而且现代艺术的使命在面对社会-文化-经济体系时不能失语,可以对现代的各种现实提出问题。 “新乡土”绘画的意义是艺术家的视觉面向农村,是对农村问题和农村生存状态的真实反映。 说到罗中立初期的作品,如果“吹渣”、“越过门槛”、“轩水”是一点,那么之后的“匆匆”、“过河”、“避雨”、“晚归”将农村生活联系在一起,将这种原生态的缩影转化为现代多元生活的景观。 同样,陈卫敏的作品更重视农村现实生活的记录。 这个记录除了在图像上反映为农村生活环境的再现之外,其内部还包括商业、政治、大众文化对农村公共生活空间的侵蚀,从社会学的角度来看,陈卫敏写的农村和“乡土”的感情没有太大关系,也越来越多 这些作品实际上可以为追求中国现代化的建设提供与城市文化完全不同的精神参考系和农村生活方式的生态报告。 我们在现代化建设过程中取得了卓越的成就,但十亿农民的生存状态和生存需要是现代艺术不容忽视的行业。 “新乡土”作为现代绘画的重要组成部分,应该具有社会学和文化学中的价值。 艺术存在的理由是它能否面对人,是否关注人,是否表现人,以及生活在农村的人们。
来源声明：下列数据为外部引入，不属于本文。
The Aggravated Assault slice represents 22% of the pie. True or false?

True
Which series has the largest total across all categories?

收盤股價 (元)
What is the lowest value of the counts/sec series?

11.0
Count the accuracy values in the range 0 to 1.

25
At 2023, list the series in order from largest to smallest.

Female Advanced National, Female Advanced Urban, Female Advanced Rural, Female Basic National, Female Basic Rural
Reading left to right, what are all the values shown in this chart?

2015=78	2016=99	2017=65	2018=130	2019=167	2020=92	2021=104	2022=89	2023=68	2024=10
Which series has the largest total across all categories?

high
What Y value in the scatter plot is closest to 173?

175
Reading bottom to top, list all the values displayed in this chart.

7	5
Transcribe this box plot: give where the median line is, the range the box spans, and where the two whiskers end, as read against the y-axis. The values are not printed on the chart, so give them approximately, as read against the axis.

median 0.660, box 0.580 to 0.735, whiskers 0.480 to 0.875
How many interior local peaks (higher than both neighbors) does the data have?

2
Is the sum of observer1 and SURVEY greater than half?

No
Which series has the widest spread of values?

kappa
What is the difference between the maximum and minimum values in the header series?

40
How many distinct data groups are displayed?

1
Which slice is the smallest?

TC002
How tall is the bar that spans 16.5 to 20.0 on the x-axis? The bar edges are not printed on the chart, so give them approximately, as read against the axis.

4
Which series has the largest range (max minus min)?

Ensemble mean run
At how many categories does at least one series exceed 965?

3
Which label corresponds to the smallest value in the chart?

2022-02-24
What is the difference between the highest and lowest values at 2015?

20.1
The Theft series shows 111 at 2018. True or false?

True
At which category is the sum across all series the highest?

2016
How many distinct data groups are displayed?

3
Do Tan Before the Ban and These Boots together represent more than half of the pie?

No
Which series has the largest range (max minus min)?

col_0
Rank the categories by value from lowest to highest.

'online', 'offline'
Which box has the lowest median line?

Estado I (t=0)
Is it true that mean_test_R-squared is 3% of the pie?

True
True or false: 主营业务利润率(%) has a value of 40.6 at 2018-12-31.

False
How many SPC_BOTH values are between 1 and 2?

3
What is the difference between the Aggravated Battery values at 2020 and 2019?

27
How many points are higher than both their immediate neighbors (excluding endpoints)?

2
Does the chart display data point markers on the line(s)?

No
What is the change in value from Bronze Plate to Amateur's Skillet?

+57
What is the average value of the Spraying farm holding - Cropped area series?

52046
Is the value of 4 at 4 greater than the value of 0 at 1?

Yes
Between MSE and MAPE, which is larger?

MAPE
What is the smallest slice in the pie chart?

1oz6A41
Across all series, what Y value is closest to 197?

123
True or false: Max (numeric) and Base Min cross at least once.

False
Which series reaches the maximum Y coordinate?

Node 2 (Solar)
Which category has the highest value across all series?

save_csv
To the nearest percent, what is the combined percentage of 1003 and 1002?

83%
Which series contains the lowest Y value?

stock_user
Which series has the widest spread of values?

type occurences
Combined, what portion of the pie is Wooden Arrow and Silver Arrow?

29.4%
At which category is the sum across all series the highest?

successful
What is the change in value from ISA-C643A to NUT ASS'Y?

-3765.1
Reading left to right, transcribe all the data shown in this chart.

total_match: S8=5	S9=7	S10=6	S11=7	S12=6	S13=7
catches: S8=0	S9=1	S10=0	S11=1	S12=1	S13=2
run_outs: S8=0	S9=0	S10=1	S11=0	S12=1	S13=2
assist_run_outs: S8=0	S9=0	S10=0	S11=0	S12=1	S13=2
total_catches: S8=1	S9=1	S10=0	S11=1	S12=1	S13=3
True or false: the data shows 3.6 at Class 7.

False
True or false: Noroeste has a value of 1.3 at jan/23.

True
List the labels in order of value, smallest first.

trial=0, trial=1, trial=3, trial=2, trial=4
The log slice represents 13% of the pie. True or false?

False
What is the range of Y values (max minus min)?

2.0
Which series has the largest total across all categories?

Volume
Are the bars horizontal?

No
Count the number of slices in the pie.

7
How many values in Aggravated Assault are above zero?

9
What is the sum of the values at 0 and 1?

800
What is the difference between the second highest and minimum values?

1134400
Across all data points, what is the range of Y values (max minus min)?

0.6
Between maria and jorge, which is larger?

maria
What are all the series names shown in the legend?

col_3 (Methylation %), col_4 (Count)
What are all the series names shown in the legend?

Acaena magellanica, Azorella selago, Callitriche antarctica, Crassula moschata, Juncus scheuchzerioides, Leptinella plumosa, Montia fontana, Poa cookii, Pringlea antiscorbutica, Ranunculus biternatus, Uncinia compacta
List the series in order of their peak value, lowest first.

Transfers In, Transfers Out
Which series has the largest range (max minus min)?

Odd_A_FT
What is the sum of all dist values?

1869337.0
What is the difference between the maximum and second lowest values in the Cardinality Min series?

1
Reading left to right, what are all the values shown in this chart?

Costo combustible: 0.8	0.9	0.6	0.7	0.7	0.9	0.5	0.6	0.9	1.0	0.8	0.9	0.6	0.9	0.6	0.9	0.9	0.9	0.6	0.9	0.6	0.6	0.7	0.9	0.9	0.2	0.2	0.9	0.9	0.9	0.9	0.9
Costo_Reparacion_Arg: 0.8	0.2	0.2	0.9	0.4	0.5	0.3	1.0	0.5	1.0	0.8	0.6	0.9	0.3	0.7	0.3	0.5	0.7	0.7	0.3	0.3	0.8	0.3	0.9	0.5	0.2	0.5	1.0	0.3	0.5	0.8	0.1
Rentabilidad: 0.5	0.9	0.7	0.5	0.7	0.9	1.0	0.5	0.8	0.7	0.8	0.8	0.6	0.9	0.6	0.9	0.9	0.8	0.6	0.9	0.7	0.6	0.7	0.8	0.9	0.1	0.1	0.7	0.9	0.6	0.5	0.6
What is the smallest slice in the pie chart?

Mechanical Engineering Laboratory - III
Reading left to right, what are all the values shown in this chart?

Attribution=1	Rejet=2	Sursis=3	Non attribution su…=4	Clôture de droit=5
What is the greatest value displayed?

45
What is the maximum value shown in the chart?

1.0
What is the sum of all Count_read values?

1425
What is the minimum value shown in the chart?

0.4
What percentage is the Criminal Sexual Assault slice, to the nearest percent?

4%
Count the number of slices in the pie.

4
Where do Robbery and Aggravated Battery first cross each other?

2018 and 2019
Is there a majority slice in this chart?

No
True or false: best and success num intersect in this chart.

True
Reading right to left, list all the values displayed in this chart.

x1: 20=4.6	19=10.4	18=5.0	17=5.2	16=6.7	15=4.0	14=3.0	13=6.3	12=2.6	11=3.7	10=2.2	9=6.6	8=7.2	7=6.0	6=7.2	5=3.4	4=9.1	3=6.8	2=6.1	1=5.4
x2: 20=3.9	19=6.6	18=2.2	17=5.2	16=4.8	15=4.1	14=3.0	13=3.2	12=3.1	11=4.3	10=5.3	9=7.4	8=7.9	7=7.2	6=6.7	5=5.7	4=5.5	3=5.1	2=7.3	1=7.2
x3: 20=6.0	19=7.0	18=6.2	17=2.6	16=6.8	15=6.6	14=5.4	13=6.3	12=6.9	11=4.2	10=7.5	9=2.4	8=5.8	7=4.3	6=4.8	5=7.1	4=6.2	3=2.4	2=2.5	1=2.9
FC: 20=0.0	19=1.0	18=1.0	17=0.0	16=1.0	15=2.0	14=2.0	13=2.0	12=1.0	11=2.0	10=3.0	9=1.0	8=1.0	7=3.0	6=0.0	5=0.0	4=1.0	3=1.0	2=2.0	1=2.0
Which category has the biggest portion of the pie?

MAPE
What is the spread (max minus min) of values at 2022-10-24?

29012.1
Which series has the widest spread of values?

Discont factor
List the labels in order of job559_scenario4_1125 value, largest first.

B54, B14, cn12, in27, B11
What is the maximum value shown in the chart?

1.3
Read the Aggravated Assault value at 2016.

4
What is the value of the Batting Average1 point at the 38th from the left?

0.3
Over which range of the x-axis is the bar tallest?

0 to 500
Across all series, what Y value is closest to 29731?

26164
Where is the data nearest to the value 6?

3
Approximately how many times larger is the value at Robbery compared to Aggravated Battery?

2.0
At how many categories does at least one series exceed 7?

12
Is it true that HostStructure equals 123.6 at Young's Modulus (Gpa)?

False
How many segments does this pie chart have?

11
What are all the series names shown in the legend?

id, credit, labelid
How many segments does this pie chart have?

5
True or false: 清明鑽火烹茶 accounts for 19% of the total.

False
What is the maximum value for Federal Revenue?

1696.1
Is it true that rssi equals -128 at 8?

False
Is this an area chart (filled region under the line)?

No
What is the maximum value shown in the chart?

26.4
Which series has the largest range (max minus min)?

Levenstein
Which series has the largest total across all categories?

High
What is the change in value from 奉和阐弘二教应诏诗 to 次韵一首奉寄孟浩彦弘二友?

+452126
总体来说,四川画派的“乡土风格”是时代的产物,也是集体文化记忆和地域性生存经验的表现。 它体现了八十年代初中国现代化转型中文化现代性的先驱性,聚集了四川艺术家对农村生活的热爱和朴素的人道主义感情。 在90年代的“新乡土”创作中,早期的乡土意识已经从集体的共性表现转向艺术家个性图式的建立,地域性的时代表现已经升华为人类现代文明过程中对原始生态生活(即朴素的农耕生活和诚实的原始感情)的尊重和怀念。 在文化精神取向上,“新乡土”具有对90年代现代化变革的反思优势,对农村的关注提供了审视中国现代化成果的视角,从某种意义上说,这种方式的直接结果是对80年代中期以来迅速发展的城市现代化的重新审视和思考 而且,“新乡土”也是八十年代初对“乡土绘画”的自觉反应。 乡土现代文化意识是中国现代化进程的文化起点,乡土精神是现代知识分子寻求失去精神家园的终点。 四川的乡土风格除了表现为艺术形态的不同特征外,其重要的文化价值是在中国现代化进程中,体现了农村社会的变迁和乡土文化自身的现代特征。
[1]王林:《与艺术对话》,长沙:湖南美术出版社,2001年11月,第一版,第123页。